** Entries shown **

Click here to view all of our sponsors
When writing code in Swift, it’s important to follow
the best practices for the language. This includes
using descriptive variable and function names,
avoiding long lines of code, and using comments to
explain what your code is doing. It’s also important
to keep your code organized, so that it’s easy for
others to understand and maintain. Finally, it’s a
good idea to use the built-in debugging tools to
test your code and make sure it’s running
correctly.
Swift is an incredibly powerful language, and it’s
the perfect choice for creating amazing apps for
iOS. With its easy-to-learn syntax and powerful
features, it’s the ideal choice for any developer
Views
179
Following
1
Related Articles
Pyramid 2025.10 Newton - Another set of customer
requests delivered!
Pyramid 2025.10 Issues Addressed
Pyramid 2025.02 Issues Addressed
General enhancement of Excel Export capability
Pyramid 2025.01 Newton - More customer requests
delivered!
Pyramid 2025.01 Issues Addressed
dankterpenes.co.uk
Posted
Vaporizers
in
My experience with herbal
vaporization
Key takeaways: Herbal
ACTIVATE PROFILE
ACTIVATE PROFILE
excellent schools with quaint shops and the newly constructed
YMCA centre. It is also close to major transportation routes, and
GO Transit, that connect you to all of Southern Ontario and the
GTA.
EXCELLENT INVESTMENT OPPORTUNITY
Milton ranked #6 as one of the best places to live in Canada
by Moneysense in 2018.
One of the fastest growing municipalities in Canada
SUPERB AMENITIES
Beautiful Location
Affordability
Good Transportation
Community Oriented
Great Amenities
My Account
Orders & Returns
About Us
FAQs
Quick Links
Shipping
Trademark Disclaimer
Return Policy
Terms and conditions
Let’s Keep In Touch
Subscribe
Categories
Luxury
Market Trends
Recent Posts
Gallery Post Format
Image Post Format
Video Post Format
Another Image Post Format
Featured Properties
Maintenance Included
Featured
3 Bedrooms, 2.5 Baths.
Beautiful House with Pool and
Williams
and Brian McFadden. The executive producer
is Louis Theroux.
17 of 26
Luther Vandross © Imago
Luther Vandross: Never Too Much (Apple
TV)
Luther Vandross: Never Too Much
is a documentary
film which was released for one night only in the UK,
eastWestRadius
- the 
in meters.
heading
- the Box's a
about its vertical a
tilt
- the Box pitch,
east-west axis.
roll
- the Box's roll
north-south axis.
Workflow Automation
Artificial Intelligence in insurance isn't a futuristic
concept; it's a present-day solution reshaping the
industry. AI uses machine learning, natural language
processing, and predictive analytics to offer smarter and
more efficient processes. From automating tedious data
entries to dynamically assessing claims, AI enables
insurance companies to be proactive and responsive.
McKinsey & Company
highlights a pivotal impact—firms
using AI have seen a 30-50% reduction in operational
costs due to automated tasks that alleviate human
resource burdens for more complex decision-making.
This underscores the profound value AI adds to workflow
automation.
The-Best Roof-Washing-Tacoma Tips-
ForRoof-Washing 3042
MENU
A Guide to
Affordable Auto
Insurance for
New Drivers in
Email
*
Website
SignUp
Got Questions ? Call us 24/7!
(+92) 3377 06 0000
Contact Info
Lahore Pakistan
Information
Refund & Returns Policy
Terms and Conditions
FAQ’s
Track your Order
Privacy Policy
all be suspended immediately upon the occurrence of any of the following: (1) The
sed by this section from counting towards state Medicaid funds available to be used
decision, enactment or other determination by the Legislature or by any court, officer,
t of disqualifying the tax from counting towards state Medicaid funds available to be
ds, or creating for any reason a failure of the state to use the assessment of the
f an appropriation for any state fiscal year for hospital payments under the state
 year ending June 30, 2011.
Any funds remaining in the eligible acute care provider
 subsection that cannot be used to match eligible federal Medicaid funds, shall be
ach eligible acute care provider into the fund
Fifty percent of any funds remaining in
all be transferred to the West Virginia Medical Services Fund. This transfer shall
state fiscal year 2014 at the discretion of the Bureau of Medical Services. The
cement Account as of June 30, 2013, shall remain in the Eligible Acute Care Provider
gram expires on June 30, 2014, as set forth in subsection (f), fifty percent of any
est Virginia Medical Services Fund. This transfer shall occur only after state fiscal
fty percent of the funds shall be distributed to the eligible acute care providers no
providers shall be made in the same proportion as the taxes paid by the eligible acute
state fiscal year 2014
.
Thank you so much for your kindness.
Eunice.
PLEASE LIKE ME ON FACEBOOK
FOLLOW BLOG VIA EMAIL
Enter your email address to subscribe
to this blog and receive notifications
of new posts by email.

** Task requirements **
List, from the entries above, every line in which the word "Issues" shows up.

** Solution to the exercise **
Pyramid 2025.10 Issues Addressed
Pyramid 2025.02 Issues Addressed
Pyramid 2025.01 Issues Addressed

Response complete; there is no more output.